I took my Jeep in for an oil change recently and while I was there I noticed an old Caprice painted bright yellow and featuring the Waffle House name and slogans. It also had custom interior that included embroidered waffles on the back seats. The car belonged to a mechanic who let me take some pictures.
|Waffle House Chevy Caprice|
I emailed my brother and asked him to explain to me why in the world someone would paint their car this way. He’s one of the smartest, most informed people I’ve ever known, and I knew he’d have an answer, but he didn’t! So, I submitted a dozen or more search strings to Google and finally found my answer.
|Waffle House: America’s Place To Eat|
According to an article in a South Florida paper this past April, cars painted in bright colors and featuring favorite brands, particularly candy and cereal, are called donks, boxes or bubbles. They also feature powerful engines and flashy interiors. Nobody’s really sure where the names originate, but “donk” might be linked to the donkey-looking symbol on the Chevy Caprice. It’s a popular make and model for donk cars.

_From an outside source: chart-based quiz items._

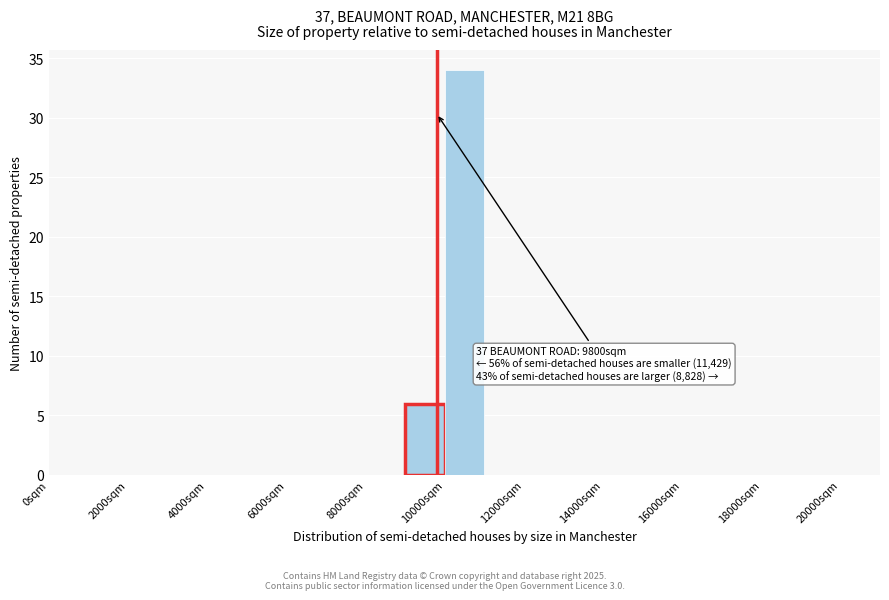

Which range on the x-axis has the tallest bar?

10000 to 11000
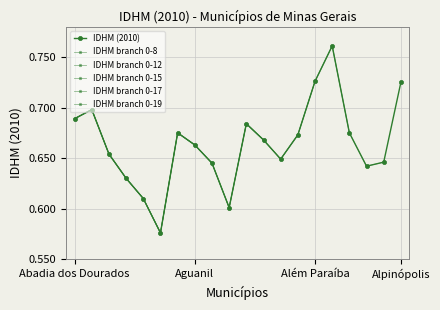

The chart shows a value of 0.3 at Abre Campo. True or false?

False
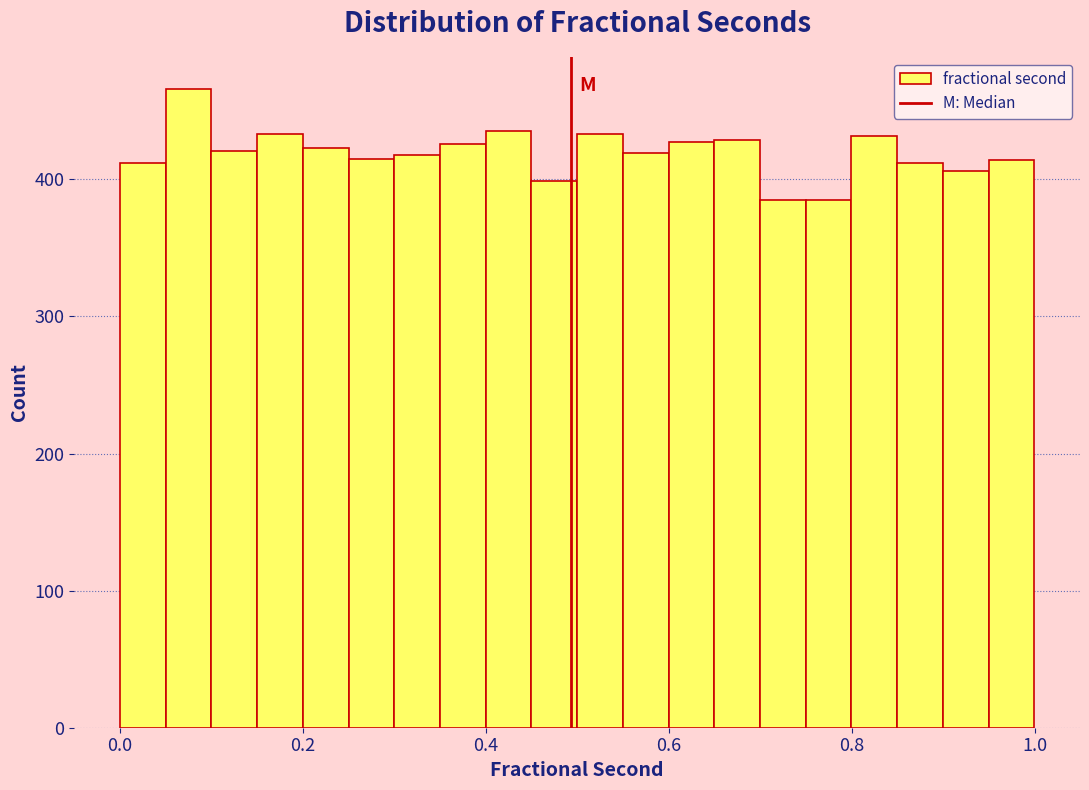

Around what value on the x-axis is the tallest bar? Give the approximate position of its centre, as read against the axis.

0.08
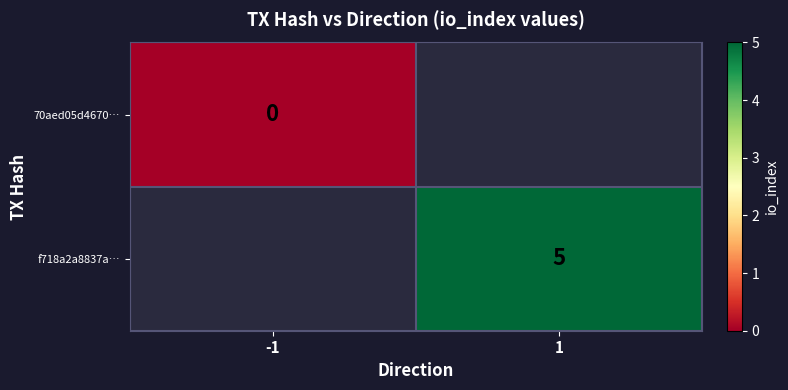

Is the value of 70aed05d4670… at -1 greater than the value of f718a2a8837a… at 1?

No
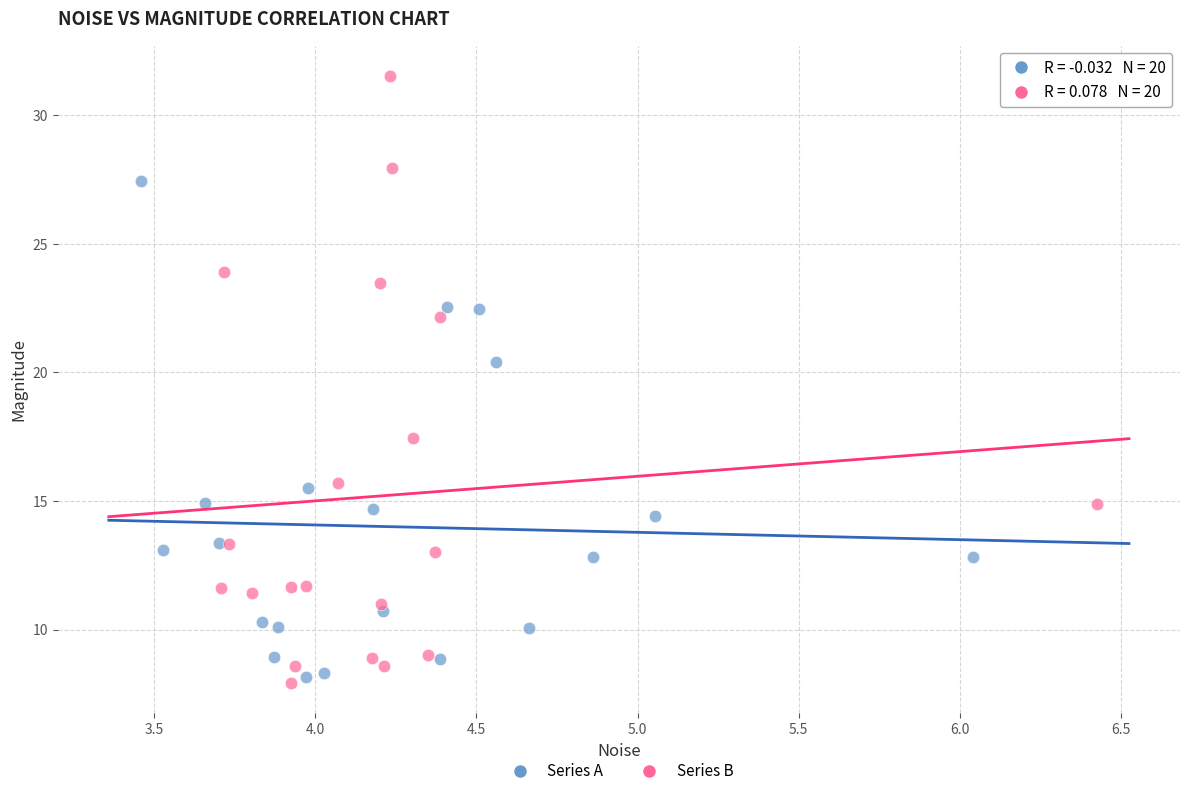

Which series has the widest spread of Y values?

Series B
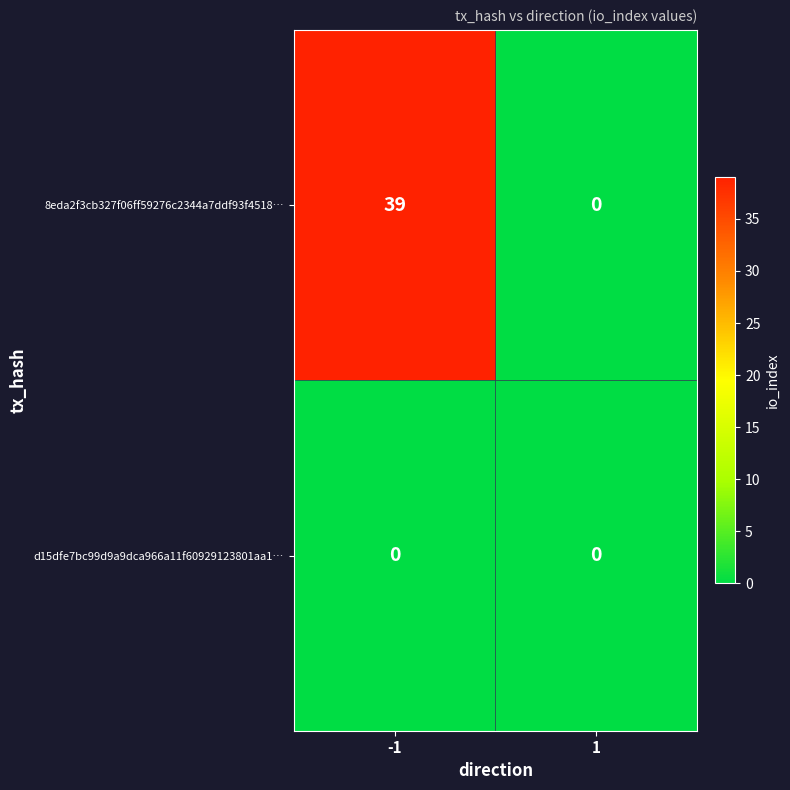

Rank the series by their maximum value, from lowest to highest.

d15dfe7bc99d9a9dca966a11f60929123801aa1…, 8eda2f3cb327f06ff59276c2344a7ddf93f4518…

|Chevy Caprice painted with Waffle House slogans|
This genre within the custom car trend began in Florida in the 1990s and has spread to southern states, including Oklahoma. The first time I noticed one of these cars in Oklahoma City was a couple years ago at the intersection of Northwest 23rd and Classen Boulevard. I spotted a bright blue Cutlass Supreme that had Cap’n Crunch painted on the side. I’ve been looking for it ever since. I haven’t found it yet, but I have seen a lot of other donks including Cutlasses, Impalas, Crown Victorias and Caprices, etc.
|The custom interior of the Waffle House car in Oklahoma City|
In some of my research, I came across a chat board that discussed the trend. Some of the posters, including one guy from Oklahoma, made some disturbing accusations:
“Where I’m from in Oklahoma, if you wear clothing or display on your vehicle the Pillsbury Dough Boy it means they sell cocaine or crack cocaine. If someone wears or displays Bugs Bunny, it means they sell marijuana and if they wear a shirt or display a snowman it means they just sell cocaine only, no crack. McDonalds means marijuana also and M&Ms mean they sell pills.”
I’m thinking this explanation is part urban legend, part phooey. One person responded that he drove a car with a Dunkin’ Donuts theme and just went to school and didn’t sell anything.
I love exploring off-beat subcultures in Oklahoma City, and I’m happy to learn more about this trend. My dad loved many of these models of cars, and it’s fun to see people enjoying themselves and indulging in a harmless hobby.
I take a lot of pictures of old cars while driving around the streets of Oklahoma City. In April, I snapped the picture (left) of this gorgeous light green car with gold wheels. I thought it was a great looking car!
I wonder how the donk, box and bubble car enthusiasts go about deciding what brand they’re going to feature. If you search “donk cars” on Google Images, you’ll see a wide variety of brands featured including Tide detergent, Skittles, Angry Birds, Pringles, Gatorade, Bubblicious, Sponge Bob, Cheetos, and as soon as I publish this post and Google crawls this site, Waffle House!
If you were going to feature a brand on a car what would you choose?